Afganistanlı öğrenci Ghaznigul Mangal 2015'te KHO'ya katıldığını ve bu yıl mezun olacağını belirtti. "Küçük yaşlardan itibaren subay olmak benim için bir hayaldi" diyen Mangal, "Bu hayalimi başka ülkelerde bulunan Kara Harp Okullarında gerçeğe dönüştürmek ise birer başarı olacaktı. Bu amaç uğruna çalıştım ve özellikle KHO'yu hedefledim. Türkiye, yaşadığımız coğrafyada herkes tarafından ilgiyle ve merakla takip ediliyor.
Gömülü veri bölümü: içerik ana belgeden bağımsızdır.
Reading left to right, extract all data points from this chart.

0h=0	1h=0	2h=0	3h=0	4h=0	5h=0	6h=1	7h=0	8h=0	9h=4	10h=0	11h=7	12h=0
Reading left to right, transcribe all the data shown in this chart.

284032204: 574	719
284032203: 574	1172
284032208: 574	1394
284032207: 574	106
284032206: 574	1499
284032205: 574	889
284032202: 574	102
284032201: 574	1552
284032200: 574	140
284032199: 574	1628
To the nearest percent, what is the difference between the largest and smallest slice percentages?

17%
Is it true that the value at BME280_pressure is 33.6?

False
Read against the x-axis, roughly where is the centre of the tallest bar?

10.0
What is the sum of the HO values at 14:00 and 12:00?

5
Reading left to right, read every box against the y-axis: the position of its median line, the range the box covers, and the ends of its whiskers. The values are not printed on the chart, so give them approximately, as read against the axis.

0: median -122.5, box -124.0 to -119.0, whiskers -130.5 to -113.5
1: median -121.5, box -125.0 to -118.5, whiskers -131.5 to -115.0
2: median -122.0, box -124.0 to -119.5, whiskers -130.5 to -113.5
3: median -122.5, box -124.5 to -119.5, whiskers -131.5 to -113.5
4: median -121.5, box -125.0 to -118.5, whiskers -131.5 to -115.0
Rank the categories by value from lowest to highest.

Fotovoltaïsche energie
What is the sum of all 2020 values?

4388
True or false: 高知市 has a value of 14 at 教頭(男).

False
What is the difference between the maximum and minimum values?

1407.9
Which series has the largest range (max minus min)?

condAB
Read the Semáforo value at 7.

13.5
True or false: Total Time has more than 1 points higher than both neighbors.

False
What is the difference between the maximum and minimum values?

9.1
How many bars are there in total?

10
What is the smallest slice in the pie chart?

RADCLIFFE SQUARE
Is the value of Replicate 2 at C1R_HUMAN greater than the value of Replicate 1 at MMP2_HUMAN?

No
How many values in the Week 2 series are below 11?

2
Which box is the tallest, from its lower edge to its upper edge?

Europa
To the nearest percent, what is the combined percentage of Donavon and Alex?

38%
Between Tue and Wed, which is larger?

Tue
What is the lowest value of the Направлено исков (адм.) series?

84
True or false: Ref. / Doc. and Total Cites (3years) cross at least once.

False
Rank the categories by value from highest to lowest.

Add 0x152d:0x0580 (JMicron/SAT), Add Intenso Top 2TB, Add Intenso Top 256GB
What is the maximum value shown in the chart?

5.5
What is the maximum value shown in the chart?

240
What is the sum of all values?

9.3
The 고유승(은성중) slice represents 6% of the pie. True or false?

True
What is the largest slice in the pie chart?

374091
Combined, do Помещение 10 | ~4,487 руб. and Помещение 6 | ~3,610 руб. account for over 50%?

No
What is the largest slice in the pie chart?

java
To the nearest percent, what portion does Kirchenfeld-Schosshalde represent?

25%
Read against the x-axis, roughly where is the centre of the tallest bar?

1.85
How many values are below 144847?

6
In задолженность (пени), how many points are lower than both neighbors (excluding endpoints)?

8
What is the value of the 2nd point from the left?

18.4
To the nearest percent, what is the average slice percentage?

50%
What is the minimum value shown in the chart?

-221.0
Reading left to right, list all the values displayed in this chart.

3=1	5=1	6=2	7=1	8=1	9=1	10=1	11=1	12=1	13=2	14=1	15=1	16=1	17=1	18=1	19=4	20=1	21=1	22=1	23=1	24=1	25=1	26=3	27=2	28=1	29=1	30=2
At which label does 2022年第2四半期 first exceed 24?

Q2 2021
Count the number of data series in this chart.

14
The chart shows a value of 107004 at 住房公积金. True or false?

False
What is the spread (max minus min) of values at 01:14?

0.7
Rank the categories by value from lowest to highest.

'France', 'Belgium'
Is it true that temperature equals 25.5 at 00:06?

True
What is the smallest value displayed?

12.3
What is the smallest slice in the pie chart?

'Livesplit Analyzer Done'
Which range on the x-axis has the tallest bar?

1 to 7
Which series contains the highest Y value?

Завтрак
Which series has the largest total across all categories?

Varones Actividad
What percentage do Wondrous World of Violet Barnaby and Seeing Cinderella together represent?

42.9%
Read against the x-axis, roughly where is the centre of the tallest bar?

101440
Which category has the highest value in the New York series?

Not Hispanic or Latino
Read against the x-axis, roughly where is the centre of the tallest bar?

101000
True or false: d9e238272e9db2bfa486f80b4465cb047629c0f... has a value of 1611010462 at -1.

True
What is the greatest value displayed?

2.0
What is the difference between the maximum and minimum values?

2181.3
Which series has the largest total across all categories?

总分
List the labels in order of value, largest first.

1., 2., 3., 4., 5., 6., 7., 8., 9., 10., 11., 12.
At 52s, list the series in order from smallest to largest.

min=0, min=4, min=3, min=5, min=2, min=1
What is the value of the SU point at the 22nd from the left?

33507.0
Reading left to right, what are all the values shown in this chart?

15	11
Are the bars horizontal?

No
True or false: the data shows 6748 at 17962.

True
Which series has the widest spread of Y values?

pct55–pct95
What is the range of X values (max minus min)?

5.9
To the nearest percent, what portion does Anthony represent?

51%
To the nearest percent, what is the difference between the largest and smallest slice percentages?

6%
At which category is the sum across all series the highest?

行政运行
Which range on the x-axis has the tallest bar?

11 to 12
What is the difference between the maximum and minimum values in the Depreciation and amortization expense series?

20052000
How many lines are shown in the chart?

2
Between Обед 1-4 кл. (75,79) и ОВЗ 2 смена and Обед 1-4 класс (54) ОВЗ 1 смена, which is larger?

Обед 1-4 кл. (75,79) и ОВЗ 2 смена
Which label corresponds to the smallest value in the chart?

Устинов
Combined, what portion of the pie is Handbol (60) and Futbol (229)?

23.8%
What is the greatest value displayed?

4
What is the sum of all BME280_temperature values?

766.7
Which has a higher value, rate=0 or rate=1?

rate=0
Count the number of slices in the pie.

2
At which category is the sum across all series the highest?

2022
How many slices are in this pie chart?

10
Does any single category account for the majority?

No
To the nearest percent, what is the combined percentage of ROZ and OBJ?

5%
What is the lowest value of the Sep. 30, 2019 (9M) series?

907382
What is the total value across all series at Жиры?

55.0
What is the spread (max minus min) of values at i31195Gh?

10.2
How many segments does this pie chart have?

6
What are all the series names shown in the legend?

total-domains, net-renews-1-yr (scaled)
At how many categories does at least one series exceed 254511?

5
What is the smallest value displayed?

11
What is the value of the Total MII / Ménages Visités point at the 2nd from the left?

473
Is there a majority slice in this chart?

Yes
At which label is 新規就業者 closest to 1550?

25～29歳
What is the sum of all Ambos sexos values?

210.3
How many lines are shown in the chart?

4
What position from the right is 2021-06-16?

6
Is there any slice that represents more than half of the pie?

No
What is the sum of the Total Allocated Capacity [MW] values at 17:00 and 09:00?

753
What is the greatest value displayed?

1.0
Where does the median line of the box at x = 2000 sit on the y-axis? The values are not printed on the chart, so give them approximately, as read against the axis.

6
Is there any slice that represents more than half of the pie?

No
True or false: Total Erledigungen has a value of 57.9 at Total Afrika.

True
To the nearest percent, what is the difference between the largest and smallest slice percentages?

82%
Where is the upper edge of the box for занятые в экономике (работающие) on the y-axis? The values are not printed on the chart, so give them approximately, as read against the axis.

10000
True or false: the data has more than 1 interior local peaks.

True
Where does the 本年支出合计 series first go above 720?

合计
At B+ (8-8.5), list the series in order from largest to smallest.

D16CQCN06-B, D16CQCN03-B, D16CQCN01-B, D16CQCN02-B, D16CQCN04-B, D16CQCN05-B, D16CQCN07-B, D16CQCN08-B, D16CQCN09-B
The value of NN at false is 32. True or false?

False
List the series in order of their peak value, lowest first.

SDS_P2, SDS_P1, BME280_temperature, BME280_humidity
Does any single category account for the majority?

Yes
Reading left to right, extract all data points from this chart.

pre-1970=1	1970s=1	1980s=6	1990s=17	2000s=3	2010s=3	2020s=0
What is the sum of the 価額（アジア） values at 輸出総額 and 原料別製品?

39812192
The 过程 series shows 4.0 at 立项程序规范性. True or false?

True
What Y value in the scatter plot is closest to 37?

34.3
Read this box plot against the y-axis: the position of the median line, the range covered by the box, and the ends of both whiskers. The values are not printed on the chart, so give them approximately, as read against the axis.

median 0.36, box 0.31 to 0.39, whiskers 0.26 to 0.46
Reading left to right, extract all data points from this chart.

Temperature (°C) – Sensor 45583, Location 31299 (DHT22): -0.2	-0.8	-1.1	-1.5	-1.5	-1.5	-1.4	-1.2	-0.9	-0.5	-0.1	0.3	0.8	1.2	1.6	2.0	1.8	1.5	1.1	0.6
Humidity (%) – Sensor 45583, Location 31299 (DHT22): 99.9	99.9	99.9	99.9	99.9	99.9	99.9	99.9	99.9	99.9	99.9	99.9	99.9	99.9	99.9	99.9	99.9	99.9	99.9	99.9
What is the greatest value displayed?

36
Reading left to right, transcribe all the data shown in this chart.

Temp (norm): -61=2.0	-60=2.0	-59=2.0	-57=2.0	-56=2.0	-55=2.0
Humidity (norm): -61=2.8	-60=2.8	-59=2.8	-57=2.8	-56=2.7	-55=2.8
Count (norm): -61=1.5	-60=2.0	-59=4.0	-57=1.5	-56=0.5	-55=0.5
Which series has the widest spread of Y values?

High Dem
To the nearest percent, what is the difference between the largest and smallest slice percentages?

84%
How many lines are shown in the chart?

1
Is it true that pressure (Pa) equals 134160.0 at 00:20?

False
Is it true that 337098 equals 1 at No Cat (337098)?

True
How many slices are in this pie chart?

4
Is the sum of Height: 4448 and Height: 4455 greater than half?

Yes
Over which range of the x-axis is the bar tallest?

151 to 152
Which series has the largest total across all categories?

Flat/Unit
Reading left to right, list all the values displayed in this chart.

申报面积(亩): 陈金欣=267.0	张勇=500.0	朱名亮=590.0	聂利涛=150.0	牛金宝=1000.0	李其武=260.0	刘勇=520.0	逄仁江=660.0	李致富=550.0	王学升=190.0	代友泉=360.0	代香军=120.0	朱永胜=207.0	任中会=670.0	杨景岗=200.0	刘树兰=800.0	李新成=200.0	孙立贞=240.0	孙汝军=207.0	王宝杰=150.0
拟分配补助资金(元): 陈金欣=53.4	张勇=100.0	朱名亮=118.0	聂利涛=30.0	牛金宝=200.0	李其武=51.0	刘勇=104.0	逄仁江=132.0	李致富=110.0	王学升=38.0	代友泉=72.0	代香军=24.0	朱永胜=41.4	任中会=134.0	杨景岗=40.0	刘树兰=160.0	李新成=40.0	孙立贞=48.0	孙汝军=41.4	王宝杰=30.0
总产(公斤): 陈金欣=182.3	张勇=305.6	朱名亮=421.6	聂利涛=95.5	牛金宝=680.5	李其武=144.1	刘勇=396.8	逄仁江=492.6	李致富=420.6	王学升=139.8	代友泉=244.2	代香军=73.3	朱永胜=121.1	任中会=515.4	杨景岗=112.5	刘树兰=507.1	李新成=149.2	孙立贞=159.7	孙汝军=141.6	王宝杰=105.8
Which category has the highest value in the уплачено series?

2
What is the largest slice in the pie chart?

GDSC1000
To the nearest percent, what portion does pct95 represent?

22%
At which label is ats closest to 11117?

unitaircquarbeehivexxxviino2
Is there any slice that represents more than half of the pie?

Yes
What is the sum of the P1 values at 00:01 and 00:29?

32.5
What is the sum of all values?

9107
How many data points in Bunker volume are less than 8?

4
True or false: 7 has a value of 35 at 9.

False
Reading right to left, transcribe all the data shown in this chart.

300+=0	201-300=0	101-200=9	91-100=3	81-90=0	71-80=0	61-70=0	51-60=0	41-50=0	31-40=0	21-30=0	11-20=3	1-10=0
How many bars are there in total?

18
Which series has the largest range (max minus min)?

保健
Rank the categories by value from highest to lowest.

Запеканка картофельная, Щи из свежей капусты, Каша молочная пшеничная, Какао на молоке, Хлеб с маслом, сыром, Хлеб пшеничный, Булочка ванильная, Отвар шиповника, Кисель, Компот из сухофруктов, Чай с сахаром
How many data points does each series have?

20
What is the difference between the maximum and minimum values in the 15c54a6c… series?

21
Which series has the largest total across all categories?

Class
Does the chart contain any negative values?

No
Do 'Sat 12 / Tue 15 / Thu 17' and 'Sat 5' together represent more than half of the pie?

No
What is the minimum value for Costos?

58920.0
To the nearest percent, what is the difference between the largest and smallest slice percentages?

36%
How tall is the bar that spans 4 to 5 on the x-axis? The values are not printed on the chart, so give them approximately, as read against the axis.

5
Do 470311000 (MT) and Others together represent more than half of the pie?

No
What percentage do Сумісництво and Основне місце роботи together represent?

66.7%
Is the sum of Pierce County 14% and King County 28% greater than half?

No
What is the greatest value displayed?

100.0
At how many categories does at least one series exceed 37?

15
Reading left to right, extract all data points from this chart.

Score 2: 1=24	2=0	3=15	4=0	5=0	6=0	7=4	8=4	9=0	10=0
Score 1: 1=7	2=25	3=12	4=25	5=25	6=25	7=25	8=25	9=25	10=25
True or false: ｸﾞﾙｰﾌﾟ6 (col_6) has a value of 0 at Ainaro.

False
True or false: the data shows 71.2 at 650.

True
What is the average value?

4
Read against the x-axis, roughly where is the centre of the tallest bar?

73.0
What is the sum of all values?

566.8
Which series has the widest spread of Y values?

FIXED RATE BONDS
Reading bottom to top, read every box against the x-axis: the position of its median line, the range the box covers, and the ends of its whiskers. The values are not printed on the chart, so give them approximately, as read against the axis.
Başka ülkelerde de okuma fırsatım vardı, ancak Türkiye'yi, Türk Halkını kendimize yakın hissettiğim için burayı seçtim. Lise ders başarımıza göre seçildikten sonra ayrıca Türkiye'den gelen bir heyet tarafından spor testlerine tabi tutulduk. Sınavları geçerek buraya geldik" dedi.
Türkçe'yi burada öğrendiğini söyleyen Mangal, Türkiye'deki insanların çok sıcak ve misafirperver olduğunu belirterek, "Türkiye çok zengin kültüre ve yemeklere sahip. Favorim Dalyan köfte" diye konuştu. Mangal, "Buradan mezun olduktan sonra, ülkemde sınıfımıza yönelik çeşitli birliklerde görev yapacağız. Bana böyle bir fırsatı verdikleri için Türk ve Afgan milletlerine çok teşekkür ederim" ifadesini kullandı.